Recent warm weather and heavy rains have given mosquitoes a head start on summer, UK scientists say. Thanks to the weather, mosquitoes are appearing earlier than normal this year, and UK entomologists are encouraging Kentuckians to take precautions to prevent mosquito bites on themselves and their families.

Mosquito bites can cause skin irritation in the form of itchy, red bumps at the location of the bites, and the insects can also spread harmful diseases like Zika, West Nile virus and others.

Mosquitoes’ early arrival

This past week, UK entomologists captured Asian tiger mosquitoes in Central Kentucky. These mosquitoes normally appear in this area in mid-June, and populations begin to climb throughout the summer, peaking in late July and early August. The mosquitoes tend to arrive in Western Kentucky a little earlier and appear in Eastern Kentucky a little later than in Central Kentucky.

This Asian tiger mosquito is responsible for 85 percent of the bites Kentuckians receive.
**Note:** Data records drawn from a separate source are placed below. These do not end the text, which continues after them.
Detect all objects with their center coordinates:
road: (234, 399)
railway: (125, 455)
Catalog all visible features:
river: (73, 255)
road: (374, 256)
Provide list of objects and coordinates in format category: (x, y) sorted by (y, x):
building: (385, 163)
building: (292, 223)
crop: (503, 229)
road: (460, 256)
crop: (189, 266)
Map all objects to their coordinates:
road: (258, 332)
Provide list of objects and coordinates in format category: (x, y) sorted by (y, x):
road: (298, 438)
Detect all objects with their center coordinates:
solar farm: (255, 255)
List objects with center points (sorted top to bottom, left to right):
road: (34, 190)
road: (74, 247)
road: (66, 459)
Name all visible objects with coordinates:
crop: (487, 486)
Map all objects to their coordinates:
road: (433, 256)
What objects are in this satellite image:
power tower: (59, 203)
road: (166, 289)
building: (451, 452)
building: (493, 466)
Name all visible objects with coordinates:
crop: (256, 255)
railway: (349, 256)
“The Asian tiger mosquito is opportunistic; it feeds on several species of animals in addition to humans,” said Lee Townsend, UK extension entomologist. “It tends to bite humans around the ankles, an area that is often overlooked when applying repellents.”

Tips for protection

Take the following measures to protect yourself and loved ones this summer:

  • Use Environmental Protection Agency-registered insect repellents.
  • Drain any standing water, as it is a potential breeding site for mosquitoes. This includes bird baths, bottles and any other items with water-holding capacity like old tires or trash.
  • Fill in holes, depressions and puddles in yards.
  • Keep gutters in proper working order.
  • Make sure door and window screens are in good condition.
  • Stay indoors between 4 and 8 p.m. when mosquitoes are most active.
  • Wear pants and long-sleeve shirts when outdoors.